→ **Data listing**

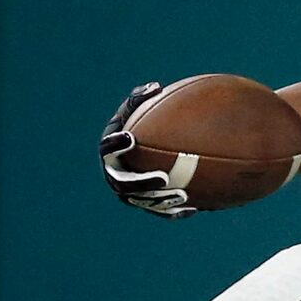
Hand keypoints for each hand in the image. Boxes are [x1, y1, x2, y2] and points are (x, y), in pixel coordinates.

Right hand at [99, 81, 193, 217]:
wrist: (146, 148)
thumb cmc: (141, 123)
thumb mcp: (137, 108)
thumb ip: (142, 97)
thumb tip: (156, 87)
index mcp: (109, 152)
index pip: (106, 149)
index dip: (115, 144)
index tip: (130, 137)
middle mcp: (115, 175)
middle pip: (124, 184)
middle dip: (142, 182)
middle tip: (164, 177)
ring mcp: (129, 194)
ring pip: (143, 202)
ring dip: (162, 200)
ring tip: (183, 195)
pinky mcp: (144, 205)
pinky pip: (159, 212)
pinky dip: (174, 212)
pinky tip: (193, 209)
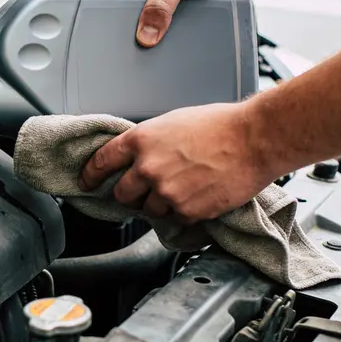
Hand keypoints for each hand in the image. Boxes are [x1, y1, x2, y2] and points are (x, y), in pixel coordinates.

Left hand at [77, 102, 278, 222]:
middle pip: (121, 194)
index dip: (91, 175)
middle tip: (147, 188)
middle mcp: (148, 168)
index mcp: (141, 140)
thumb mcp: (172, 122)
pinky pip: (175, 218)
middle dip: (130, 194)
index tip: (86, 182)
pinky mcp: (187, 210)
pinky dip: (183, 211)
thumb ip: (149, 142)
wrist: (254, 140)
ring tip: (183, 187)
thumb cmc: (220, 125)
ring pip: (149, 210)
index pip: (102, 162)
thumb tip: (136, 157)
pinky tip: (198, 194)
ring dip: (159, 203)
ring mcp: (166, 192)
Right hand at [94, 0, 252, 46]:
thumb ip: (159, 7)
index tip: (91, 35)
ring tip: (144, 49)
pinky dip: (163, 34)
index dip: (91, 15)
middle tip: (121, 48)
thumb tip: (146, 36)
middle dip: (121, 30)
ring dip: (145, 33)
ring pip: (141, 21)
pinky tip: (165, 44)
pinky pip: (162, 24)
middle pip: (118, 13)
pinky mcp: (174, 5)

...

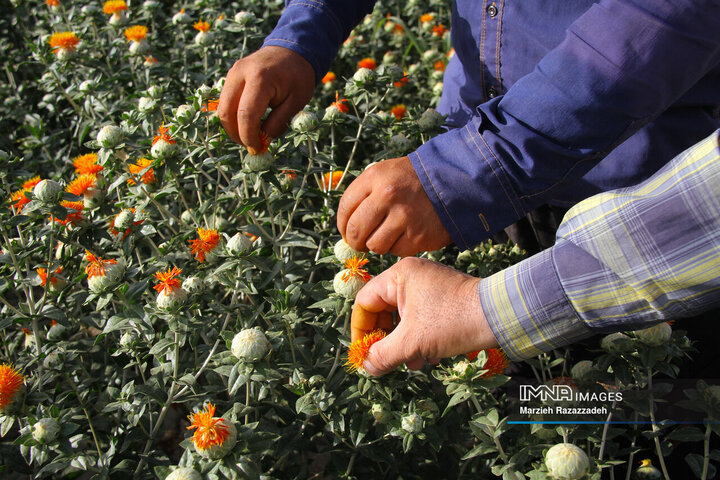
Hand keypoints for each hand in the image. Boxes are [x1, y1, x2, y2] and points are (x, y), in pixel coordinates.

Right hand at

→ **What the task requires**
Every line in the listing above that mentions "index" should be returned.

→ **Response**
index mcp: (109, 152)
index pip: (106, 149)
index dip: (115, 144)
index tip: (130, 137)
index dip: (91, 175)
index mcp: (141, 140)
index tip: (86, 182)
index pip: (102, 162)
index tip: (91, 35)
index dip: (91, 15)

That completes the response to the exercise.